■ Reading passage ■
****

We will try to tackle these questions at a high level in this article.
Nyquist-Shannon Sampling Theorem
With an understanding of what aliasing is and the catastrophic effects it can have on time series data, we need to know how often to sample a signal to preserve characteristics of interest. The Nyquist-Shannon Sampling Theorem gives us insight into this.
There are a few variants of the Nyquist-Shannon Sampling Theorem, but the wording we're interested in goes something like this:
If the highest frequency in a continuous signal is F units/time, you can capture all of the information in the signal by sampling at least 2F units/time.
This simple yet powerful theorem gives us everything we need to properly sample from signals that are band-limited. This means Nyquist theorem assumes there are a finite number of frequencies in the underlying signal.
As always, an example will help us get a better grasp of Nyquist theorem and its implications.

****

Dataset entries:

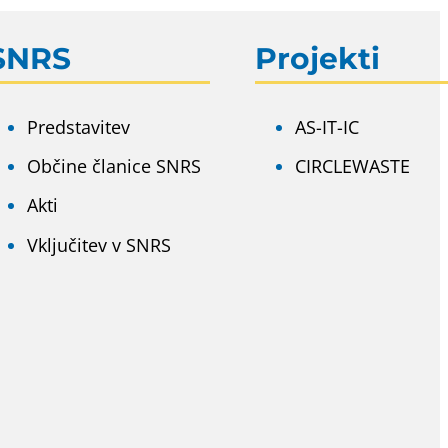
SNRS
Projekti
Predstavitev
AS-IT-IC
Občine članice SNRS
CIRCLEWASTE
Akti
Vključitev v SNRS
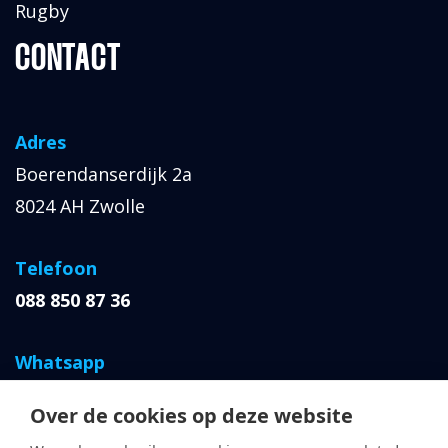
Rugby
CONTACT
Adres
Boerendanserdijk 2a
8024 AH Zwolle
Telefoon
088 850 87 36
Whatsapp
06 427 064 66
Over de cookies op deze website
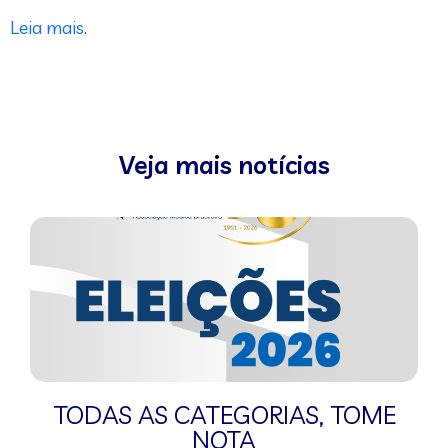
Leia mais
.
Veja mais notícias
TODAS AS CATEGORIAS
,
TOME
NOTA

****

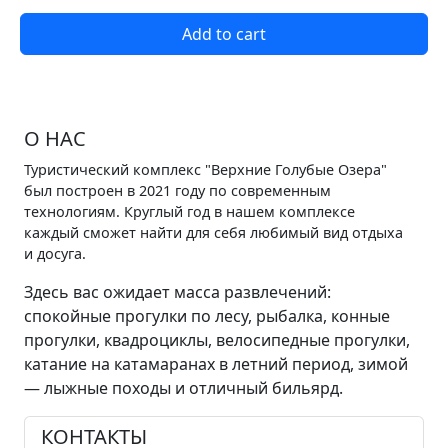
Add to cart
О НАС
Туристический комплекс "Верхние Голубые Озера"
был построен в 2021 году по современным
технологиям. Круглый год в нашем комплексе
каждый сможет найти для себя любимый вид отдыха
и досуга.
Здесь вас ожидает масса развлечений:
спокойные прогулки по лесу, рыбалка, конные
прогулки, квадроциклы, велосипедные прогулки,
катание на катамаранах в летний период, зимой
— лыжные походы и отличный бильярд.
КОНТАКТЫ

****

■ Work instructions ■
Answer these questions using the passage on the sampling theorem:
(a) If the highest frequency in a continuous signal is F units/time, at what rate does the theorem say you must sample to capture all the information?
(b) What kind of signals does the theorem let us sample properly?
(c) What does the passage say will help us get a better grasp of the theorem and its implications?
The records were taken from a separate source.

■ Task response ■
(a) At least 2F units/time.
(b) Band-limited signals.
(c) An example.